Research Questions
1. Which novel functional genetic variants, especially non-coding SNPs, are significantly associated with pancreatitis risk in the UK Biobank cohort?
2. What are the potential regulatory functions of non-coding risk variants, and how do they influence gene expression or chromatin accessibility in pancreatic tissues?
Research Objectives
1. To perform a comprehensive genome-wide association study (GWAS) using UK Biobank genotype data to identify novel genetic variants associated with pancreatitis risk. The analysis will incorporate stringent quality control, population stratification correction (PCA-based), and covariate adjustment for age, sex, BMI, lifestyle factors and so on.

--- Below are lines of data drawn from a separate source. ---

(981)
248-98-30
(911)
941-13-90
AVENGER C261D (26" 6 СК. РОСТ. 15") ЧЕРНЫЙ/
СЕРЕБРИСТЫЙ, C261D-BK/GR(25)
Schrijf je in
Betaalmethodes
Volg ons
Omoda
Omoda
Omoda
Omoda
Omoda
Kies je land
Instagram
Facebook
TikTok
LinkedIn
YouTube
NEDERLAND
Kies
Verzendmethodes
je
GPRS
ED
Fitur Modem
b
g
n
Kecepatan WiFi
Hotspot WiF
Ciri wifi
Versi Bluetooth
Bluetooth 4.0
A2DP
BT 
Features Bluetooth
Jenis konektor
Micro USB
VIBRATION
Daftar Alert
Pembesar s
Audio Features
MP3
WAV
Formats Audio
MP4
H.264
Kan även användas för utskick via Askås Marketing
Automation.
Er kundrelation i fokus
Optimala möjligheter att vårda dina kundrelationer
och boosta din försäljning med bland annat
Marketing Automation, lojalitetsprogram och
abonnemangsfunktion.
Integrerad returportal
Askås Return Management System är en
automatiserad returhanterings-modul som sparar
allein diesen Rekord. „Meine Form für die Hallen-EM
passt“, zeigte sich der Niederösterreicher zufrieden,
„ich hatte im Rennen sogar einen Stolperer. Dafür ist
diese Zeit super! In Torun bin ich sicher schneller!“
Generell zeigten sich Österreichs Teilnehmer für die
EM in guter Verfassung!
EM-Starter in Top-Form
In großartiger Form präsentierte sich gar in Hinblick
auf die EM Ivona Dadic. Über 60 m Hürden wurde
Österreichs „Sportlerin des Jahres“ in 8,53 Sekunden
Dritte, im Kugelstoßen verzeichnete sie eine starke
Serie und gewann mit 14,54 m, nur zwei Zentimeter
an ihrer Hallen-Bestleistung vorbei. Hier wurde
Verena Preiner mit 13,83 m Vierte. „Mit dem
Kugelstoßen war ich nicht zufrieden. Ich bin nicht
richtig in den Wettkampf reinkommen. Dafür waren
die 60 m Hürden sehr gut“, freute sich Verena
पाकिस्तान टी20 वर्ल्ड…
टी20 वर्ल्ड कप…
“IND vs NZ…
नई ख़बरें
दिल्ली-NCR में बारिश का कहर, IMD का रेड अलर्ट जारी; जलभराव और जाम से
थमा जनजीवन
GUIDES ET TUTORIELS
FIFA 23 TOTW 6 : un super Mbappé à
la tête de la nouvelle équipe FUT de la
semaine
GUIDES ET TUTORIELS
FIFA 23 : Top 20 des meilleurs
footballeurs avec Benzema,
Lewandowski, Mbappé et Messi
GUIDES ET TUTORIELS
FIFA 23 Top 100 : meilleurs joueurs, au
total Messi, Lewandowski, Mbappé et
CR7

2. To prioritize candidate functional variants by integrating external pancreatic-specific epigenomic data, including ATAC-seq and ChIP-seq datasets, to define putative cis-regulatory elements (CREs), and by leveraging Hi-C data to link non-coding SNPs to their potential distal target genes.
Scientific Rationale
This research will leverage the unparalleled scale and depth of the UK Biobank’s genomic and clinical resources to construct a high-resolution map of the genetic architecture underlying pancreatitis susceptibility. The GWAS framework enables robust identification of novel loci and refinement of previously reported associations, providing a solid foundation for downstream functional analyses. By integrating genome-wide association signals with epigenomic annotations, transcription factor motif analysis, and 3D chromatin interaction data, this study aims to elucidate how non-coding variants influence gene regulation and contribute to disease risk. Together, these integrative analyses will uncover novel regulatory mechanisms and identify potential therapeutic targets, ultimately advancing our understanding of pancreatitis pathogenesis and informing precision medicine strategies.